Problem details: Take the whole listing and reproduce it exactly, pictures excepted.
==== Source material ====
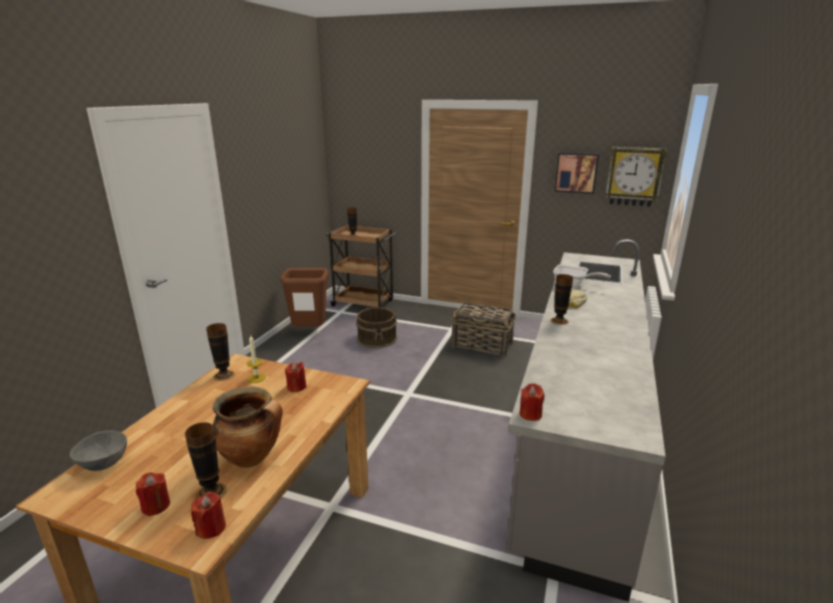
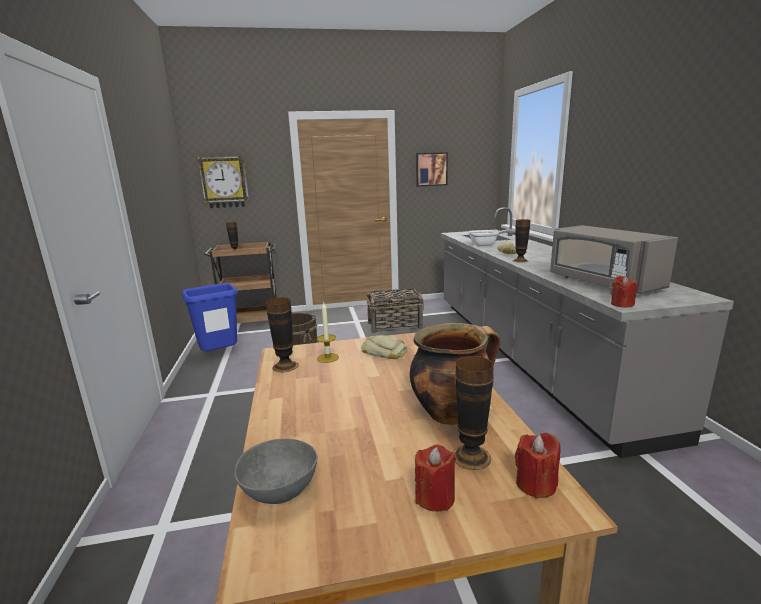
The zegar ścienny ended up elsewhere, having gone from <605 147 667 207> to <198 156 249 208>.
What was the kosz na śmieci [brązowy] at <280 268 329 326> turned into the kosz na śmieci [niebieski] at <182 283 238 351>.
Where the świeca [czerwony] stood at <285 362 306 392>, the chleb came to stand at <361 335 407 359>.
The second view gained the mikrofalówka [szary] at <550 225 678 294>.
====
Exercise output:
The zegar ścienny ended up elsewhere, having gone from <605 147 667 207> to <198 156 249 208>.
What was the kosz na śmieci [brązowy] at <280 268 329 326> turned into the kosz na śmieci [niebieski] at <182 283 238 351>.
Where the świeca [czerwony] stood at <285 362 306 392>, the chleb came to stand at <361 335 407 359>.
The second view gained the mikrofalówka [szary] at <550 225 678 294>.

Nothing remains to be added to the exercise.